La norme RE2020, dont les contours ont été précisés cette semaine par les ministres Barbara Pompili et Emmanuelle Wargon, n’a pas plu à tout le monde. Et pour cause : le gaz semble pour l’instant écarté, et l’injection de gaz renouvelable dans le réseau des nouveaux bâtiments n’est pas une priorité. « Tout l’intérêt du gaz renouvelable est de remplacer le gaz non-renouvelable qui alimente le bâti existant. Le biogaz a beaucoup d’avenir devant lui. Mais d’abord faisons en sorte qu’il puisse remplacer le gaz naturel. », soutenait la ministre de la Transition écologique.

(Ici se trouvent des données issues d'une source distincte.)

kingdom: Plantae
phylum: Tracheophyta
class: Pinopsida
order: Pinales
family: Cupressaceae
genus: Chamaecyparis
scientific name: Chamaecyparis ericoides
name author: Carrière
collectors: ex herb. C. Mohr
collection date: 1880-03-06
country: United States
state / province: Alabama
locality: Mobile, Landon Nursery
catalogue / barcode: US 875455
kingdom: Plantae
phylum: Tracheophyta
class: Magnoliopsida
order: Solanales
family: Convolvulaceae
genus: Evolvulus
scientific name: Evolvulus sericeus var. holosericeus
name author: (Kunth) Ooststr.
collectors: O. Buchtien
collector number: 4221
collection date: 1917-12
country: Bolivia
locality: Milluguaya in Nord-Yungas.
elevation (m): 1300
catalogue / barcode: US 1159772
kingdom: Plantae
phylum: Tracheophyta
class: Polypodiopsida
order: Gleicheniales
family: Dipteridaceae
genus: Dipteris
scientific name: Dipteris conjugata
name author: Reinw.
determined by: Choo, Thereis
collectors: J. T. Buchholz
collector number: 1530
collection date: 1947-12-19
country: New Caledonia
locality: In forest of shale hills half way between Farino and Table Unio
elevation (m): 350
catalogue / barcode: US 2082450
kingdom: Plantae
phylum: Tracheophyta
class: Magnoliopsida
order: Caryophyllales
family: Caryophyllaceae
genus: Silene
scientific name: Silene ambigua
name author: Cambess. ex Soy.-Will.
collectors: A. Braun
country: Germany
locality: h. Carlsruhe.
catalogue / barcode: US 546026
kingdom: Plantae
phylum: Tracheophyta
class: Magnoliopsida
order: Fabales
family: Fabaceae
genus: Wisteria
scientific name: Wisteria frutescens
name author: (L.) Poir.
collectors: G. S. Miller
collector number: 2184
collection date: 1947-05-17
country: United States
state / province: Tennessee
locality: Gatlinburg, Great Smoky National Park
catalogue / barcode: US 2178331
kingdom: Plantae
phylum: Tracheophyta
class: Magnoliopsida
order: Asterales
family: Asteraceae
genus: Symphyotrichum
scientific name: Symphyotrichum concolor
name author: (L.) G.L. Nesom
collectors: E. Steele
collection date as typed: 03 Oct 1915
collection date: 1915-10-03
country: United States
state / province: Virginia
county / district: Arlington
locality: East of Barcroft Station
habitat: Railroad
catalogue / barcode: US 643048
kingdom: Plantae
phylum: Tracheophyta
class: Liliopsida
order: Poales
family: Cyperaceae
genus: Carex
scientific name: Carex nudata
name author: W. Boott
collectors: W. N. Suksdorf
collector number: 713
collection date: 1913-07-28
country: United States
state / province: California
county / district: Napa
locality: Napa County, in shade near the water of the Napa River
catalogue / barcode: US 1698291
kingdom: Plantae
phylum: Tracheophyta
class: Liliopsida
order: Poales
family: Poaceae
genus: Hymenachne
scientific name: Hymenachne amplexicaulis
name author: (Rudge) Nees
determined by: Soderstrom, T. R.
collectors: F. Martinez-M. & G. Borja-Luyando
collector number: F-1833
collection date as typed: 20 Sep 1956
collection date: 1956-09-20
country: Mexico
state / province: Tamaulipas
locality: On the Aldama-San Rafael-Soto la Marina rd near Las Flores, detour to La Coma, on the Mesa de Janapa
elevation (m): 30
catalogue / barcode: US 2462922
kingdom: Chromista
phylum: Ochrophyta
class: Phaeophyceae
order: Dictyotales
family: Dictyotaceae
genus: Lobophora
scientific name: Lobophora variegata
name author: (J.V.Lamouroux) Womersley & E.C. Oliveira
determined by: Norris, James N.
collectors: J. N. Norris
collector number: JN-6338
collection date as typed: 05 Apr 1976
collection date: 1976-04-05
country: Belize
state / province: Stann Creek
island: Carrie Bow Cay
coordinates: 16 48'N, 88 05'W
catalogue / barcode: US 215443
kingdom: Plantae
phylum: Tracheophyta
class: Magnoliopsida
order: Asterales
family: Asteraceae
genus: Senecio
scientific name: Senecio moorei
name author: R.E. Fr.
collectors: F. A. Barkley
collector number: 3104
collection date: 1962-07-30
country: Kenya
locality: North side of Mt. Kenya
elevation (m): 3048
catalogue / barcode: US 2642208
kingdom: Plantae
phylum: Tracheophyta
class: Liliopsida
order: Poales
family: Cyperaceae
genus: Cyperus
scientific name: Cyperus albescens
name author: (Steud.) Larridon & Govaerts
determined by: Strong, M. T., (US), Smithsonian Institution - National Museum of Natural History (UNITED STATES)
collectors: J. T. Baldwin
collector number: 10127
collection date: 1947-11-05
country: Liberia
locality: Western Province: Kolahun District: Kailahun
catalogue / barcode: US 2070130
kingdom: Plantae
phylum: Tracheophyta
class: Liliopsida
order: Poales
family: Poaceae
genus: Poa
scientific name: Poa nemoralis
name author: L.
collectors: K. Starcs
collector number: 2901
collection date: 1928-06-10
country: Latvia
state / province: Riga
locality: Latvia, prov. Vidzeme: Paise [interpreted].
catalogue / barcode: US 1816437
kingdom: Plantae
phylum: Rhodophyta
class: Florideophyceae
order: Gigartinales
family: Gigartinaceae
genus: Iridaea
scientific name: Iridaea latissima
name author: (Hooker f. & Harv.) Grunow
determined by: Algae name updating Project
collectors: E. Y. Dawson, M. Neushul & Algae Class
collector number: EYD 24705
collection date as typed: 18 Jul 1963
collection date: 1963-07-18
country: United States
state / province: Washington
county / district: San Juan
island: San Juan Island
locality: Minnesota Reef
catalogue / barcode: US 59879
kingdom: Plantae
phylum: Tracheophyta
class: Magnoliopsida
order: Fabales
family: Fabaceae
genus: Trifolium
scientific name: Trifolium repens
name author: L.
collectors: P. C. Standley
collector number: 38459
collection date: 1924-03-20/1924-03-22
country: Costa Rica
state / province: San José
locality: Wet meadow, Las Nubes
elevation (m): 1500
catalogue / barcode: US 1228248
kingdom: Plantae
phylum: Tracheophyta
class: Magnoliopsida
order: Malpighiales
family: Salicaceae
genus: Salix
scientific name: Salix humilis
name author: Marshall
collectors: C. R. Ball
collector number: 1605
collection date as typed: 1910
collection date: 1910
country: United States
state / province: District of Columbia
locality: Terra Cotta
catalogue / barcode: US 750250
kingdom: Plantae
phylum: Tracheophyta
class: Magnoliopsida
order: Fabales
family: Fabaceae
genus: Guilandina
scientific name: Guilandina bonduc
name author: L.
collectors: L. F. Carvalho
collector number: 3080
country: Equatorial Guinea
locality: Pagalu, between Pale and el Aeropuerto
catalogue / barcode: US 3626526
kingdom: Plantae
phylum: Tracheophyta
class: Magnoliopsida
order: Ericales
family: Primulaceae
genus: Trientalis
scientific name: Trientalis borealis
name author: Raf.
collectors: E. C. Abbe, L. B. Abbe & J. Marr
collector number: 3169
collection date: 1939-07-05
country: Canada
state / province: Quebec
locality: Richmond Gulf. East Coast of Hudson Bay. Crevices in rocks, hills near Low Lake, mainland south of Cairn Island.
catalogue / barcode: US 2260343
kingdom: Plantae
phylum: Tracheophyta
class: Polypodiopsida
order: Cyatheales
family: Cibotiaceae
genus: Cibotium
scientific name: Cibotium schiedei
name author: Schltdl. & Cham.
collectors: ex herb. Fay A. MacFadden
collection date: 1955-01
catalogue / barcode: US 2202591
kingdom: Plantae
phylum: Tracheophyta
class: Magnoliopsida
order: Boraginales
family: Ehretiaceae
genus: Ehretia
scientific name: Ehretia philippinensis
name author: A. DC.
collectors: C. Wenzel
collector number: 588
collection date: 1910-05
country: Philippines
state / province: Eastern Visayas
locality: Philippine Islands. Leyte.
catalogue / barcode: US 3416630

L’accueil est morose chez les pro-gaz : l’association Énergies et Avenir regrette « l’exclusion, à très court terme, du gaz dans la construction neuve de logements individuels. » Elle fait valoir que « la filière s’est engagée de longue date dans la recherche et le développement d’équipements fonctionnant au biogaz, à l’hydrogène et plus largement au gaz « vert ». L’Association française du Gaz « se félicite de la volonté de mettre fin au chauffage électrique par effet joule, [mais attend] des précisions quant aux critères permettant de l’exclure. » Elle regrette l’annonce du gouvernement : « Alors que le réseau de gaz naturel sera de plus en plus renouvelable à horizon 2050, le gouvernement fait fi des gaz renouvelables pour les logements neufs. »
Déséquilibre
Au contraire, la décision réjouit l’association Équilibre des Énergies, plutôt pro-électricité. « Il était plus que temps de remédier au déséquilibre introduit par la RT 2012 qui avait permis au gaz de conquérir 75 % du marché des logements neufs », indique-t-elle dans un communiqué. Elle salue le choix d’abaisser de 30% le seuil du besoin bioclimatique (Bbio) ; cela « apparaît comme une bonne option pour faire émerger un parc de qualité qui pourra être légué aux générations futures. » L’association Coénove pour qui les annonces ont laissé « un goût amer » estime que « le niveau de baisse annoncé interpelle sur les surcoûts à la construction auxquels devront faire face les maîtres d’ouvrage, d’autant plus dans le contexte actuel de crise économique du secteur. »
Son président Bertrand Aulagne regrette la non-prise en compte du gaz renouvelable, « alors même que le dispositif Méthaneuf a été présenté à l’Administration il y a déjà plus d’un an et qu’il répond tant aux objectifs de décarbonation que de développement de chaleur renouvelable additionnelle. » Au contraire, pour l’association Équilibre des Énergies, les solutions carbonées pourraient contourner les obligations de la RE 2020 en achetant des certificats d’origine de biométhane en passant, justement, par Méthaneuf. « Cette dérogation serait en totale contradiction avec le renforcement de l’exigence climatique car dans la réalité, les logements construits grâce à Méthaneuf resteront alimentés par gaz fossile pour plusieurs décennies. », estime-t-elle.
L’association Équilibre des Énergies se montre cependant critique envers « le nouvel indicateur de la RE 2020, appelé « Cep non renouvelable », [qui] ne prend pas en compte les apports renouvelables véhiculés par le réseau ce qui revient à pénaliser l’électricité décarbonée dont une part importante, environ un quart, est produite par les barrages hydrauliques, les champs éoliens et photovoltaïques. » Pour l’association Coénove, c’est l’absence de précision sur sa valeur retenue qui pose un problème.
Le Syndicat des énergies renouvelables, lui, « salue les orientations ambitieuses de la future réglementation environnementale 2020, socle de la neutralité carbone dans le secteur du bâtiment neuf. » et accueille avec enthousiasme la volonté de recourir davantage au bois et aux matériaux biosourcés pour la construction. « Seule déception, la prise en compte limitée de l’électricité solaire produite sur les bâtiments neufs qui ne permettra pas d’accélérer le développement des technologies de réseaux intelligents. » En effet, seule l’autoconsommation solaire serait prise en compte, et non l’électricité produite pour être revendue.